Future Faculty Teaching Institute
Note: The CET Future Faculty Teaching Institute is not a TA training service. CET does not train TAs, but offers a comprehensive TA training curriculum for schools to implement for their TAs.
The CET Future Faculty Teaching Institute is a stand-alone training program that students can sign up for on their own; the institute is open to current USC graduate students and postdocs with an interest in a career in teaching. If you are interested in becoming a Mentored Teaching Fellow, which is an intensive program that includes training from CET and mentoring from program faculty, contact your chair, dean’s office, or faculty mentor.

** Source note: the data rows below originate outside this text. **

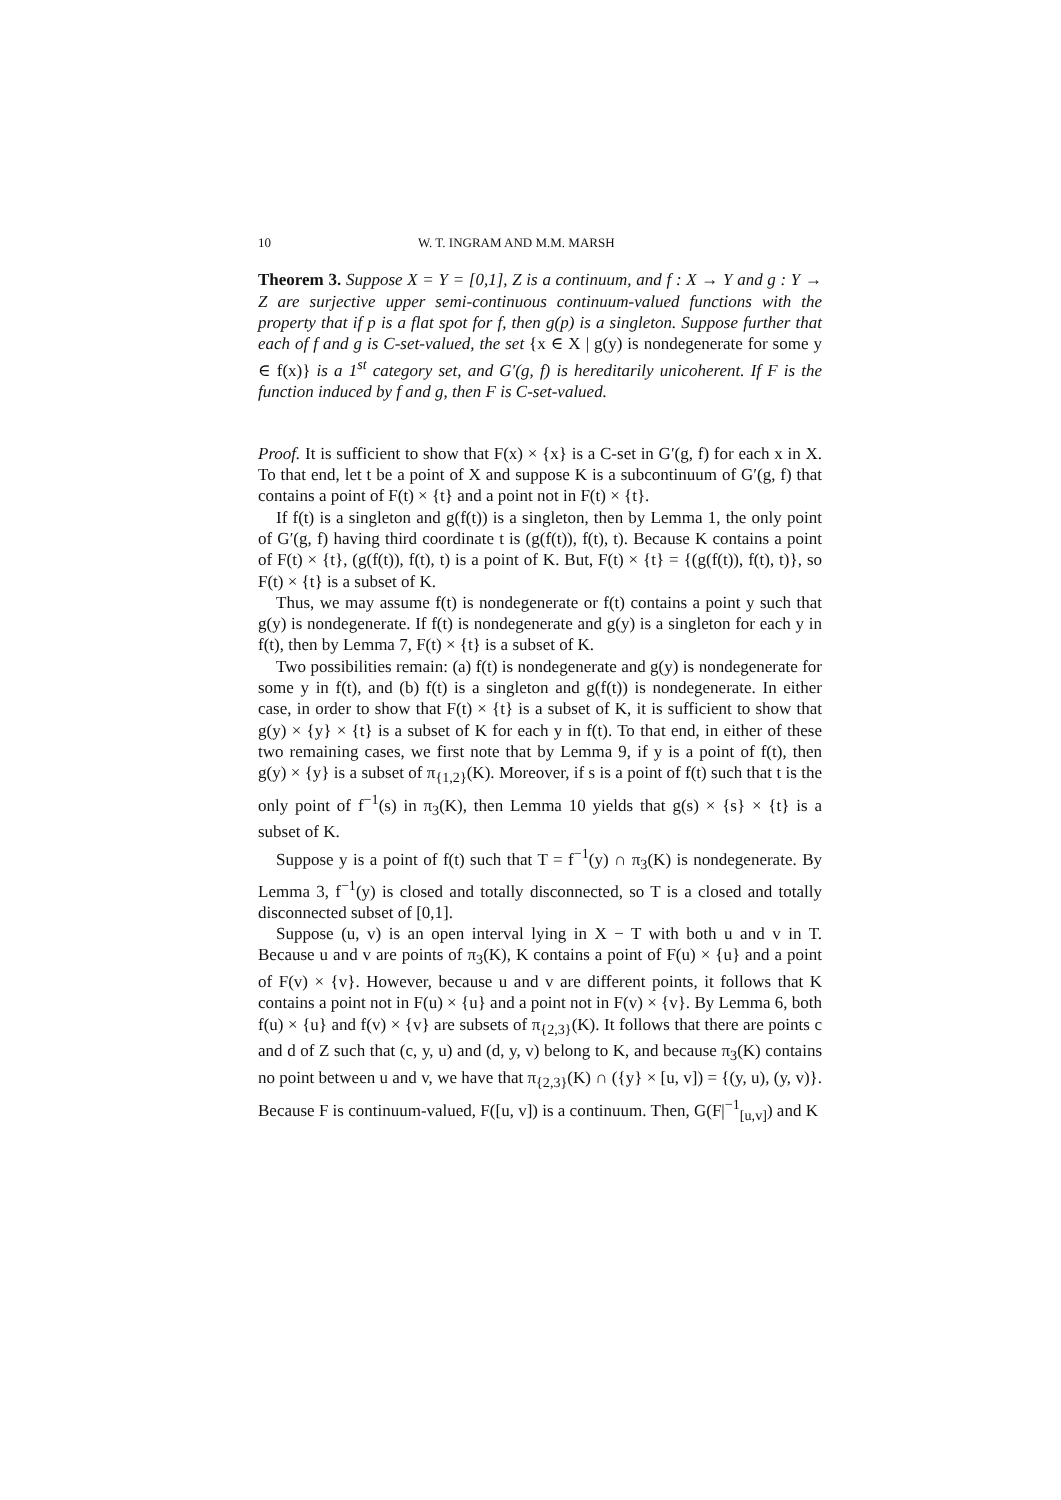10 W. T. INGRAM AND M.M. MARSH
Theorem 3. Suppose X = Y = [0,1], Z is a continuum, and f : X → Y and g : Y → Z are surjective upper semi-continuous continuum-valued functions with the property that if p is a flat spot for f, then g(p) is a singleton. Suppose further that each of f and g is C-set-valued, the set {x ∈ X | g(y) is nondegenerate for some y ∈ f(x)} is a 1<sup>st</sup> category set, and G′(g, f) is hereditarily unicoherent. If F is the function induced by f and g, then F is C-set-valued.
Proof. It is sufficient to show that F(x) × {x} is a C-set in G′(g, f) for each x in X. To that end, let t be a point of X and suppose K is a subcontinuum of G′(g, f) that contains a point of F(t) × {t} and a point not in F(t) × {t}.
If f(t) is a singleton and g(f(t)) is a singleton, then by Lemma 1, the only point of G′(g, f) having third coordinate t is (g(f(t)), f(t), t). Because K contains a point of F(t) × {t}, (g(f(t)), f(t), t) is a point of K. But, F(t) × {t} = {(g(f(t)), f(t), t)}, so F(t) × {t} is a subset of K.
Thus, we may assume f(t) is nondegenerate or f(t) contains a point y such that g(y) is nondegenerate. If f(t) is nondegenerate and g(y) is a singleton for each y in f(t), then by Lemma 7, F(t) × {t} is a subset of K.
Two possibilities remain: (a) f(t) is nondegenerate and g(y) is nondegenerate for some y in f(t), and (b) f(t) is a singleton and g(f(t)) is nondegenerate. In either case, in order to show that F(t) × {t} is a subset of K, it is sufficient to show that g(y) × {y} × {t} is a subset of K for each y in f(t). To that end, in either of these two remaining cases, we first note that by Lemma 9, if y is a point of f(t), then g(y) × {y} is a subset of π<sub>{1,2}</sub>(K). Moreover, if s is a point of f(t) such that t is the only point of f<sup>−1</sup>(s) in π<sub>3</sub>(K), then Lemma 10 yields that g(s) × {s} × {t} is a subset of K.
Suppose y is a point of f(t) such that T = f<sup>−1</sup>(y) ∩ π<sub>3</sub>(K) is nondegenerate. By Lemma 3, f<sup>−1</sup>(y) is closed and totally disconnected, so T is a closed and totally disconnected subset of [0,1].
Suppose (u, v) is an open interval lying in X − T with both u and v in T. Because u and v are points of π<sub>3</sub>(K), K contains a point of F(u) × {u} and a point of F(v) × {v}. However, because u and v are different points, it follows that K contains a point not in F(u) × {u} and a point not in F(v) × {v}. By Lemma 6, both f(u) × {u} and f(v) × {v} are subsets of π<sub>{2,3}</sub>(K). It follows that there are points c and d of Z such that (c, y, u) and (d, y, v) belong to K, and because π<sub>3</sub>(K) contains no point between u and v, we have that π<sub>{2,3}</sub>(K) ∩ ({y} × [u, v]) = {(y, u), (y, v)}. Because F is continuum-valued, F([u, v]) is a continuum. Then, G(F|<sup>−1</sup><sub>[u,v]</sub>) and K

The Center for Excellence in Teaching (CET) announces the CET Future Faculty Teaching Institute: a training program for USC graduate students and postdoctoral fellows intended to prepare future faculty to pursue excellence in their teaching, beginning with exposure to an essential background in course design and teaching. Participants who complete a minimum of 12 sessions will be awarded a certificate of completion.
The Institute is comprised of 14 modules, each with an assignment submission and one-hour Zoom sessions on Tuesdays from Noon-1:00 pm Pacific Time. An alternative assignment is available for participants who are unable to attend the Tuesday Zoom sessions .
Participants who complete at least 12 modules will receive a certificate of completion. Module completion includes assignment submission and either attendance at the Tuesday Zoom session or submission of the alternative assignment.
Registration for the Fall 2020 cohort has closed. The next cohort for Spring 2021 will be announced through the CET Newsletter.
Live Zoom Sessions
- August 18
- August 25
- September 1
- September 8
- September 15
- September 22
- September 29
- October 6
- October 13
- October 20
- October 27
- November 3
- November 10
- November 17
The workshops are designed to provide future faculty:
- Best practices for higher ed course design
- Essential pedagogy for teaching and learning
- Strategies for developing an inclusive learning environment
- Practical techniques to enhance student learning
- Opportunities for collaborative peer review
A sampling of specific workshop topics include:
- Facilitating challenging discussions
- Incorporating strategic questioning
- Enhancing student-instructor and student-student interaction
- Designing for multimedia instruction
- Creating effective assessment practices
“I have a heightened understanding of how to structure a learning-objective centered course from syllabus development to classroom engaged learning. I plan to further refine course materials and teaching plans to align with CET recommendation. I feel well equipped to design courses that are based on best practice.”
“I changed how I structured my syllabus and also my learning objectives; I made modifications to the kinds of in-class activities I scheduled; and also became more vigilant when talking about difficult Issues like race and class.”
“I intend to use this to much more deliberately design and construct my courses that I am going to be teaching. Particularly on syllabus design and course design, this kind of ‘high level’ thinking is exactly what I needed, as I have a teaching style and have criticized many a course and syllabus as a student in the past, but didn’t have a more systematic way of thinking about the overall approaches to teaching.”
“I learned more about broadly applicable evidence-based practices, in addition to just relying on my own experiences and the changes I’ve made in response to student feedback.”
“I plan to apply many of the strategies for discussion, including developing a policy with the students, and many of classroom management strategies such as indicating how much time we have for an activity, how the activity aligns with learning objectives, etc. In short, I hope to make teaching more transparent and to involve the students in their own learning.”
“One thing I particularly appreciate is that the institute’s instructors model effective teaching practices within the structure of the class itself, even if those practices aren’t the specific topic of instruction that day.”